> **TEXT BLOCK**
---
TEDx talk to focus on future of creativity

MANCHESTER -- What's creativity? More importantly, perhaps; what's the future of creativity? What forms will it take? How will they be different from ones we are already familiar with?

These questions and more are among those likely to be addressed by a series of speakers who will be participating in the area's first ever TEDx talk this Saturday, June 22, at the Riley Center for the Arts at Burr and Burton Academy.

TED is a global set of conferences owned by the private non-profit Sapling Foundation, which operates under the slogan "ideas worth spreading". TED was founded in 1984 as a one-off event. Annual conferences began in 1990, in Monterey, Calif., according to the TED.com website.

The event in Manchester Village Saturday will be what is known as a TEDx talk, meaning it follows a similar format to an official TED event, but is planned and coordinated independently on a local or community basis.

Mark Puryear, a Burlington-based independent business consultant helped organize this weekend's TEDx event, which will feature at least 10 speakers, several of them from the local area.

Puryear got the idea to try to organize the TEDx talk while working on a marketing plan with local businessman and retired psychologist Albert Levis, who operates a locally based art institute on conflict analysis.

"I've always watched TED talks, and you always hear interesting stuff," Puryear said. "I went to the TED website and did some research and applied for a license."

"TED" stands for technology, entertainment and design, but the scope and scale of the TED discussions have gone well beyond those boundaries. Someone visiting the TED website this week would find downloadable videos by speakers holding forth on a wide ranging list of subjects, from education, science, the arts, leadership principles, psychology and creativity.

TED talks are tightly organized speeches given by experts in the fields they are discussing. They last no more than 18 minutes, and are designed to explore an issue or problem concisely yet thoroughly. The idea is to foster the spreading of thought provoking ideas to prompt fresh approaches to solving the issues raised, according to the TED website.

As at the end of 2012, more than 16,000 talks have been given at more than 5,000 TEDx events in 1,200 cities in 133 countries. In June 2012, five TEDx events on average were being organized every day, in one of 133 countries.

After being rejected for one proposed theme on "how the mind works," he and Levis settled on the idea of exploring the future of creativity, Puryear said. "What's interesting about the theme is with creativity, people are always thinking about the visual arts, or the performing arts, but creativity is involved in everything," he said. "That's reflected in the variety of the speakers."

The speakers at Saturday's event include Chuck Scranton, the former headmaster of Burr and Burton Academy; Kathleen Colson, the CEO and founder of the Dorset-based BOMA Project, which organizes aid and assistance to communities in Africa through a variety of programs; Tim Daly, an actor currently appearing at the Dorset Theatre Festival in their opening production, "The Scene," by Theresa Rebeck, as well as several others, including Tommy Tallarico, a pioneer in bringing musical soundtracks and enhancing the audio production quality in video games. A complete list of the speakers is available at tedxmanchestervillage.com.

The program will be coordinated by Tom Peters, a well-known business consultant who helped write "In Search of Excellence," one of the classic works on modern day business management.

Peters, who will be serving in a "master of ceremonies" role, said he hoped to be able to bring in some question-and-answer time into the event, either after a speaker finishes or at certain points during the course of the conference. Typically that's not part of the script, but Peters hopes to allow time for some short, focused questions, he said.

Creativity comes in several forms, he said.
---
[Dataset entries]
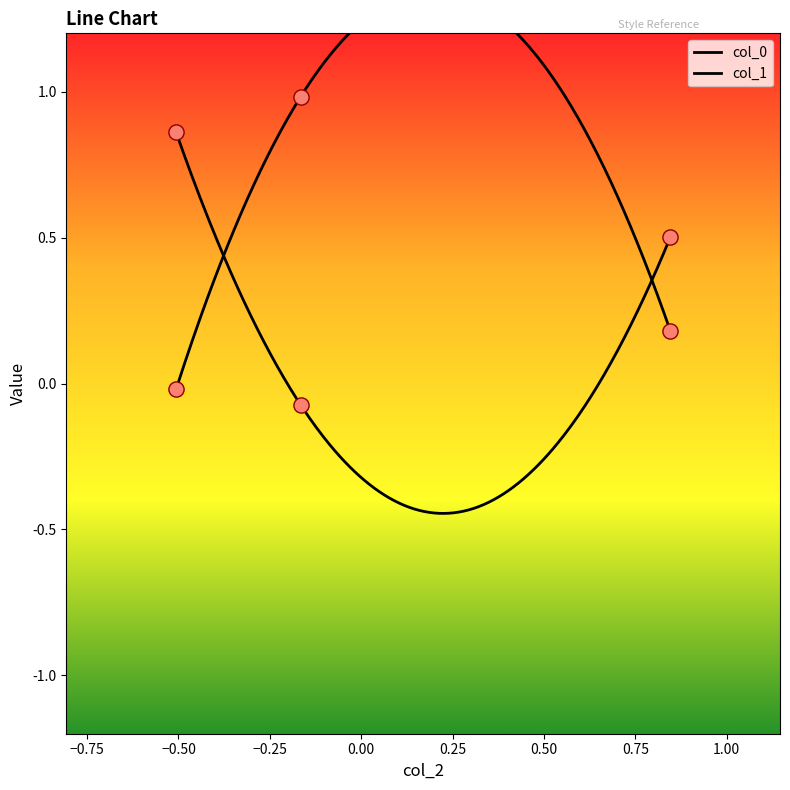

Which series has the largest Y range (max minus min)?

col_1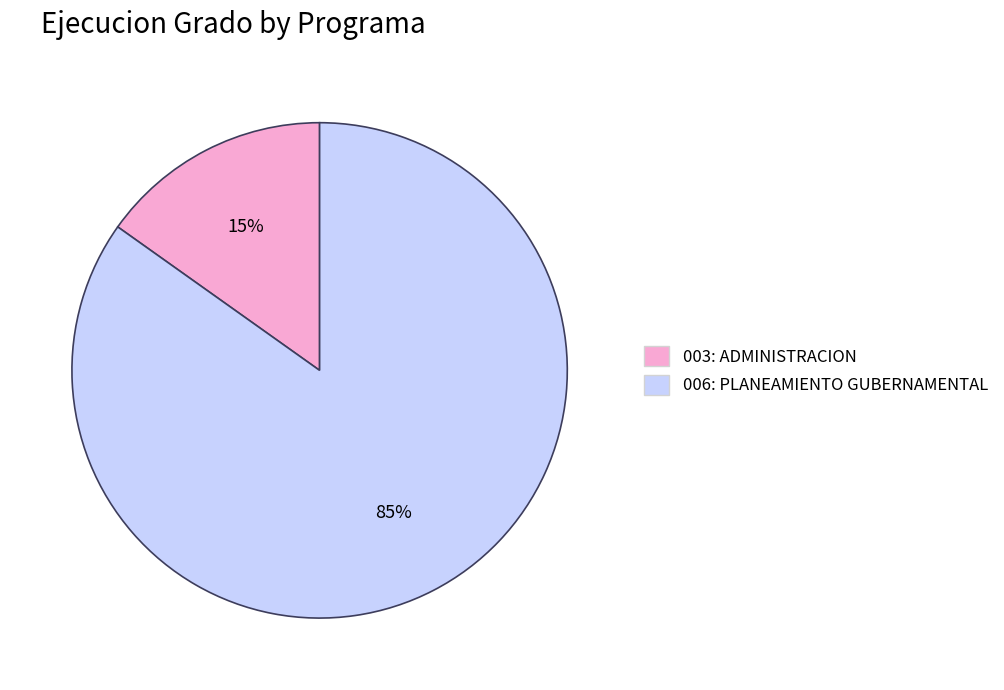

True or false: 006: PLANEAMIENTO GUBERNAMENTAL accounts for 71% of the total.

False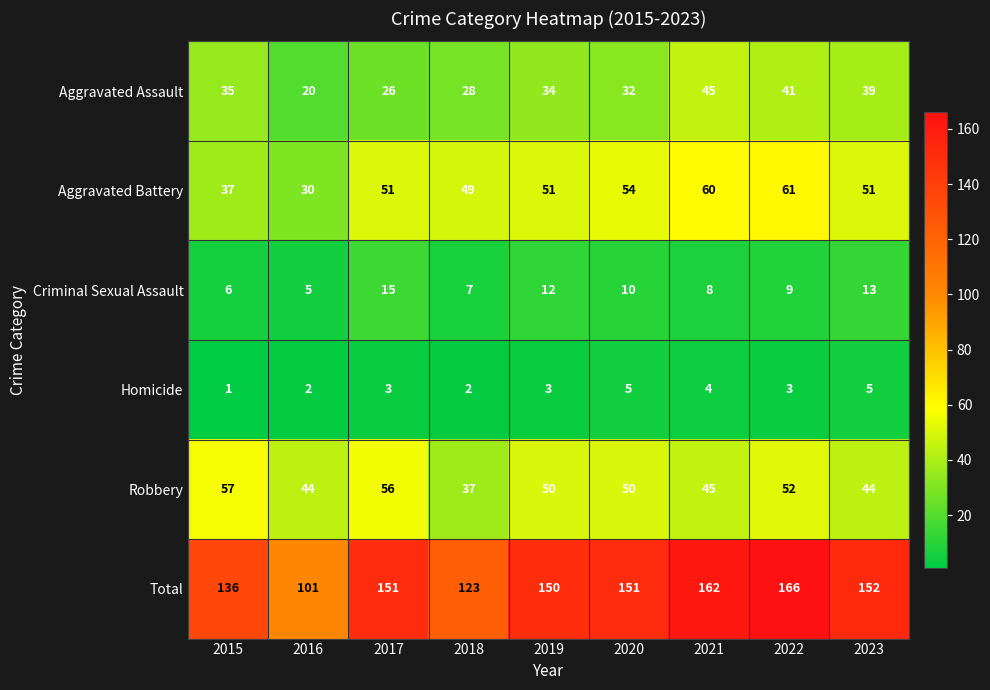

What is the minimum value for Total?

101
---
> **DIRECTIONS**
1 > Transcribe the TEDx article from "These questions and" up to and including "the TED.com website.".
2 > Answer these questions using the TEDx article:
(a) In what year was TED founded?
(b) What is the maximum length of a TED talk?
(c) Who will coordinate the program at Saturday's event?

> **SOLUTIONS TO EACH TASK**
1 >
These questions and more are among those likely to be addressed by a series of speakers who will be participating in the area's first ever TEDx talk this Saturday, June 22, at the Riley Center for the Arts at Burr and Burton Academy.

TED is a global set of conferences owned by the private non-profit Sapling Foundation, which operates under the slogan "ideas worth spreading". TED was founded in 1984 as a one-off event. Annual conferences began in 1990, in Monterey, Calif., according to the TED.com website.

2 >
(a) 1984
(b) 18 minutes
(c) Tom Peters